Given n processes, each process has a unique PID (process id) and its PPID (parent process id).

Each process only has one parent process, but may have one or more children processes. This is just like a tree structure. Only one process has PPID that is 0, which means this process has no parent process. All the PIDs will be distinct positive integers.

We use two list of integers to represent a list of processes, where the first list contains PID for each process and the second list contains the corresponding PPID.
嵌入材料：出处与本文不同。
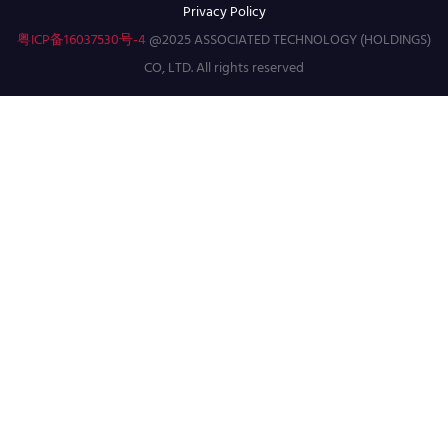
Privacy Policy
粤ICP备16037530号-4
@2025 ASSOCIATED TECHNOLOGY (HOLDINGS)
CO, LTD. All rights reserved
Now given the two lists, and a PID representing a process you want to kill, return a list of PIDs of processes that will be killed in the end. You should assume that when a process is killed, all its children processes will be killed. No order is required for the final answer.

Example 1:

Input: 
pid =  [1, 3, 10, 5, 12, 13]
ppid = [3, 0, 5, 3, 5, 12]
kill = 5
Output: [5,10]
Explanation: 
           3
         /   \
        1     5
             /   \
            10   12
                  \
                    13
Kill  5will also kill 10, 12, 13.
Note:
The given kill id is guaranteed to be one of the given PIDs.
n >= 1.

思路

1. 由于pid和paid都一一对应关系，所以可以将其转换成HashMap来表示其关系，例题中的关系图表示如下：

key: value  (PPID, PID)
0: 3
3: 1, 5
5: 10,12
12: 13

如果要kill 5，那么除了5本身外，5对应的10，12要kill，12下面的13要kill。很自然想到BFS。

2. 用BFS方法，不断找指定要kill的元素下面得pid。找到后放入queue，再找其下面的pid，一直找到queue 为空，则找到了所有需要kill的pid

class Solution {
    public List<Integer> killProcess(List<Integer> pid, List<Integer> ppid, int kill) {
        if (pid == null || ppid == null || pid.size() != ppid.size()) return null;
        
        //1. Hashmap to store the ppid and pid relationship
        HashMap<Integer, List<Integer>> mapping = new HashMap<>();
        
        for(int i = 0; i < ppid.size(); i++) {
            mapping.put(ppid.get(i), new ArrayList<Integer>());
        }
        
        for(int i = 0; i < ppid.size(); i++) {
            mapping.get(ppid.get(i)).add(pid.get(i));
        }
        
        //2. 用BFS在hashmap中找，已知的要kill的process下面都有哪些pid，然后把这些pid再次加入到queue中再找其下面的pid，直到全部找完     
        List<Integer> result = new ArrayList<Integer>();
        Queue<Integer> queue = new LinkedList<Integer>();
        queue.add(kill);
        
        while (!queue.isEmpty()) {
            int curNode = queue.poll();
            result.add(curNode);
            
            if (mapping.get(curNode) != null) {
                List<Integer> temp = mapping.get(curNode);
                for (int i = 0; i < temp.size(); i++) {
                    queue.add(temp.get(i));
                }
            }
        }
        
        return result;
    }
}